Segundo Joluzia Batista, do Centro Feminista de Estudos e Assessoria (Cfemea), há um movimento nacional de enraizar um proselitismo ideológico, ou seja, um esforço de tentar convencer pessoas a adotarem uma ideologia, doutrina, causa ou religião. Ela conta que, de acordo com um levantamento realizado pela organização, são cerca de 100 projetos de leis nesse sentido.
“É um contrassenso e paradoxo, porque gravidez infantil e abuso sexual a gente tem que tentar combater com informação e educação”, explica. “Estamos lidando com um conservadorismo profundo, dogmático, fundamentalista e reacionário, porque ele está, de fato, reagindo às conquistas e à consciência de liberdade que a grande maioria das mulheres têm”, diz Joluzia.
Debate na CLDF
Durante discussão, o deputado distrital Fábio Felix (Psol) disse que essa é uma campanha que trata de forma “muito ruim” e “desadequada” a questão dos direitos reprodutivos das mulheres. “Seria muito mais correto essa Casa tratar de uma semana de conscientização aos direitos reprodutivos das mulheres, não sobre conscientização contra o aborto”, argumentou o distrital.
“A gente sabe que o aborto legal, que é uma luta histórica, está em risco nesse país porque tem a PEC do estuprador, que foi aprovada esses dias na Comissão de Constituição e Justiça e de Cidadania da Câmara dos Deputados. Inclusive, querendo revogar o direito do aborto legal em casos de violência sexual contra mulheres. A gente sabe que a maioria das mulheres pratica o aborto em último caso, passando pelos serviços de saúde. Muitas mulheres, hoje, principalmente, em condições de pobreza, acabam morrendo na prática do aborto”, argumentou Felix.
Também da oposição, o deputado Gabriel Magno (PT/) defendeu que é preciso fortalecer mecanismos de educação sexual nas escolas, acesso à informação e aos equipamentos de saúde pública. “O debate sobre o aborto é não permitir tentar criminalizar as mulheres, muitas delas crianças nas hipóteses, hoje, de aborto legal”, explicou.
“O projeto reforça, mais uma vez, o estigma, o preconceito e a agenda que coloca a responsabilidade desse processo nas mulheres e não de avançar em uma prática que garanta o direito da vida das mulheres e seus direitos sexuais reprodutivos”, informou Magno.
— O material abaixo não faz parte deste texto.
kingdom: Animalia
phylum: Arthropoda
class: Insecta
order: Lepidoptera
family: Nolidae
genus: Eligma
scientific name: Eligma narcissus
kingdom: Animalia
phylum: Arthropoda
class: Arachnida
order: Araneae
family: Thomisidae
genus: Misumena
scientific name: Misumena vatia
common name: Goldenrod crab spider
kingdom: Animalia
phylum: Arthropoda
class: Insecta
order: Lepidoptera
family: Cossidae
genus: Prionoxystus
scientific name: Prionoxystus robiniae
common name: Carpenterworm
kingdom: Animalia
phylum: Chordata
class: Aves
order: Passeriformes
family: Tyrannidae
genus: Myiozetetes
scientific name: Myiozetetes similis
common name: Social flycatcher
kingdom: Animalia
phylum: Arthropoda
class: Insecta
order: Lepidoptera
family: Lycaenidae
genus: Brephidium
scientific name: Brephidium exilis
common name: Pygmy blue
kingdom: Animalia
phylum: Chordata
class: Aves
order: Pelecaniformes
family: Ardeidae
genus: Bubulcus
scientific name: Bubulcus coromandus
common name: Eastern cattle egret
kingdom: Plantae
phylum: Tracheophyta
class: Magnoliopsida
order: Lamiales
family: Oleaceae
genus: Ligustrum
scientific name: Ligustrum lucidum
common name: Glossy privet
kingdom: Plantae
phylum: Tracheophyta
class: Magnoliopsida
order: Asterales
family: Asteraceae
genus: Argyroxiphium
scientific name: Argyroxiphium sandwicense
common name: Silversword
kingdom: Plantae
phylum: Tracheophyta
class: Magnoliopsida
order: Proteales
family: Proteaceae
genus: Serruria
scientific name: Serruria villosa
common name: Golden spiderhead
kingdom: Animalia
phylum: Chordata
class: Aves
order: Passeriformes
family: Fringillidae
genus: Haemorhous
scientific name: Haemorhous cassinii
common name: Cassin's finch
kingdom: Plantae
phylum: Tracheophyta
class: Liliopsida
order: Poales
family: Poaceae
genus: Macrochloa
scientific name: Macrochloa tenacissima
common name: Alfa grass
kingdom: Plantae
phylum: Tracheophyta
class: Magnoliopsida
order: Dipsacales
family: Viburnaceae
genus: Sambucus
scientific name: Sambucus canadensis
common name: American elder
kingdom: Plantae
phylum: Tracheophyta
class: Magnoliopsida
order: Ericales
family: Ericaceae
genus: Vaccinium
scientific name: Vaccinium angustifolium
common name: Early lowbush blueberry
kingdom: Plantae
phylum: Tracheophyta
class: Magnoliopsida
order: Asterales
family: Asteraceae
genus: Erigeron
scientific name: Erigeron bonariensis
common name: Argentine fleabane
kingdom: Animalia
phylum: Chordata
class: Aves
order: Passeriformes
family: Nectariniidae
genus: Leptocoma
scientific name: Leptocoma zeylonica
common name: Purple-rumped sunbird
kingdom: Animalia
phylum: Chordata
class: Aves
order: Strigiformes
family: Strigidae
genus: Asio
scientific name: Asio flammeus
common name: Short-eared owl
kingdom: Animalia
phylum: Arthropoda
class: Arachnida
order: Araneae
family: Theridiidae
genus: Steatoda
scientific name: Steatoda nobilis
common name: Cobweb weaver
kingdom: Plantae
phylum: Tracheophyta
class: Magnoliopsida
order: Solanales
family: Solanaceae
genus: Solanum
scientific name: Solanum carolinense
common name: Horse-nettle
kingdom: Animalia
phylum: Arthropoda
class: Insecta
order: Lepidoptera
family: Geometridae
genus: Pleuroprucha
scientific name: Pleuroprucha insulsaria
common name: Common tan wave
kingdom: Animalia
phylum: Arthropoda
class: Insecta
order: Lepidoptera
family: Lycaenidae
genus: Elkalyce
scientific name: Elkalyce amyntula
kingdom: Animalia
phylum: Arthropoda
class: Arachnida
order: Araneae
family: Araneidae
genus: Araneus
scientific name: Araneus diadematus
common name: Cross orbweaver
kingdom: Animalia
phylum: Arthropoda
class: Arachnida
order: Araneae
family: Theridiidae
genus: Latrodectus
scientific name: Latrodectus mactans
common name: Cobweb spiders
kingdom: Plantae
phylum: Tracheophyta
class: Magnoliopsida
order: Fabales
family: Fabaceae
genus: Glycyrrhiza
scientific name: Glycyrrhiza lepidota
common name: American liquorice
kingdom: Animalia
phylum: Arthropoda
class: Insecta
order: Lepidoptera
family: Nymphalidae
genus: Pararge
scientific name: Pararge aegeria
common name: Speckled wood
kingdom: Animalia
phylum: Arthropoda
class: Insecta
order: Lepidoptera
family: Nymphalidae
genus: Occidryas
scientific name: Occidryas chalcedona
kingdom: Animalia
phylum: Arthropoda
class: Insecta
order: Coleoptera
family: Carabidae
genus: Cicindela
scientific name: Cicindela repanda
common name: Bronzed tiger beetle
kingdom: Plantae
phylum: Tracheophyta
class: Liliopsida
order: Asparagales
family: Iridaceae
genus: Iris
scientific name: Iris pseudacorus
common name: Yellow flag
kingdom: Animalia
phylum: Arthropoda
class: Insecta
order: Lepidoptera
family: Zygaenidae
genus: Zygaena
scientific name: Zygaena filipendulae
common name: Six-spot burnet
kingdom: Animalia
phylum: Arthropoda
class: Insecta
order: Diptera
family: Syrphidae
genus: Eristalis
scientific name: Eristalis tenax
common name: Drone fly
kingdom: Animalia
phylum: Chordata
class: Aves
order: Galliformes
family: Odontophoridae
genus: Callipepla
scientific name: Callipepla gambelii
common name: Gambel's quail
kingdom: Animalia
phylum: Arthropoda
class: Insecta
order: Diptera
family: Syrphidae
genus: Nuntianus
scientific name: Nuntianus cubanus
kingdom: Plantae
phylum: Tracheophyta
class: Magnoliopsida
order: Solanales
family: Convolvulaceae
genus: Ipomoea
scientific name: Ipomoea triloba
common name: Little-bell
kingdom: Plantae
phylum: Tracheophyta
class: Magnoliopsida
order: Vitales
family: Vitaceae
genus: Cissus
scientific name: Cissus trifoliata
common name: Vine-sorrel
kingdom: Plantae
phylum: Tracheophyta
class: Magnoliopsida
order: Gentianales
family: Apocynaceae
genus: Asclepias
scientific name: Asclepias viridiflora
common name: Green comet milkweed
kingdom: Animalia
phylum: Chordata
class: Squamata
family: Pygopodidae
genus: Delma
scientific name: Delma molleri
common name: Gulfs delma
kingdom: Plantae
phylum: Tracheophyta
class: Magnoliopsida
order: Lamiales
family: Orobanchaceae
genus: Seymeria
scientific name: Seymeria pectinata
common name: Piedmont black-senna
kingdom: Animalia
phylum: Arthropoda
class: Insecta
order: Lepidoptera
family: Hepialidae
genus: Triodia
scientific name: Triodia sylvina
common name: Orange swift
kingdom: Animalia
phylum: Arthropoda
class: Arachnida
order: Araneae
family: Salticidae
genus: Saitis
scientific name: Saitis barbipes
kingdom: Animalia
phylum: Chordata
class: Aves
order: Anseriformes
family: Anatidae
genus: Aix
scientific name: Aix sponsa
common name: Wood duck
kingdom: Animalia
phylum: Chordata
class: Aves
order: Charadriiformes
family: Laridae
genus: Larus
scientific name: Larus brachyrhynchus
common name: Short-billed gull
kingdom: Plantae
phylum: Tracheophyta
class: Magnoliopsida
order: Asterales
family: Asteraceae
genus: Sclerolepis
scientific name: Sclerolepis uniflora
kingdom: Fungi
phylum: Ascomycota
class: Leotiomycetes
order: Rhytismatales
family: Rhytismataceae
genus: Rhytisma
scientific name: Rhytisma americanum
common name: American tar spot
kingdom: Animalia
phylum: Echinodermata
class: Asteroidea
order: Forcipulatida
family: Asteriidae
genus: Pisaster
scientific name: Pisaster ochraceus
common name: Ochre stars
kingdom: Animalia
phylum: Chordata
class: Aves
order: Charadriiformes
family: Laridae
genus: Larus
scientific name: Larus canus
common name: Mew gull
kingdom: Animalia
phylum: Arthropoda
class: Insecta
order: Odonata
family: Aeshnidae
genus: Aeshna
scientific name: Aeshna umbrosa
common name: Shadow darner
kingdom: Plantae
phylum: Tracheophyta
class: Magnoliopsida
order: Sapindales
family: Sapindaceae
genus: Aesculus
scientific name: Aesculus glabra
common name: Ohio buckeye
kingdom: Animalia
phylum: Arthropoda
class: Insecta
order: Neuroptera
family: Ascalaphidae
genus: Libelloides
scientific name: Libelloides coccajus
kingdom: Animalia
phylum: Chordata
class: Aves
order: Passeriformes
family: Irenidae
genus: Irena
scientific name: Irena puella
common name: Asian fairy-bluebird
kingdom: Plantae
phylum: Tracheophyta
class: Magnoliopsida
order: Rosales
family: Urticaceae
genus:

O deputado também apresentou um novo estudo que diz que o Brasil registra mais de 11 mil partos anuais resultantes de violência sexual contra meninas menores de 14 anos. A pesquisa foi realizada pelo Centro Internacional de Equidade em Saúde da Universidade Federal de Pelotas, com apoio de uma organização humanitária, e mostra que, em 2022, 40% das meninas nessa faixa etária começaram o pré-natal após o terceiro mês de gestação.
Ainda na sessão, a deputada Dayse Amarillio (PSB) pediu que o debate fosse mais aprofundado, uma vez que, segundo ela, o aborto é uma questão “muito mais transversal”. “O aborto é um tema que passa pelo debate de métodos contraceptivos que as mulheres não têm. Ele passa por discussão de creche, aborto legal.”
Após a discussão, o projeto foi aprovado por 15 deputados. Votaram contra os parlamentares Max Maciel (Psol), Fábio Felix (Psol), Gabriel Magno (PT), Chico Vigilante (PT) e Ricardo Vale (PT). “Nenhuma das deputadas eleitas voltou contra o projeto. Isso mostra a construção de uma retórica fascista de ataque aos direitos das mulheres já visando a propaganda eleitoral para 2026”, analisa Thaísa.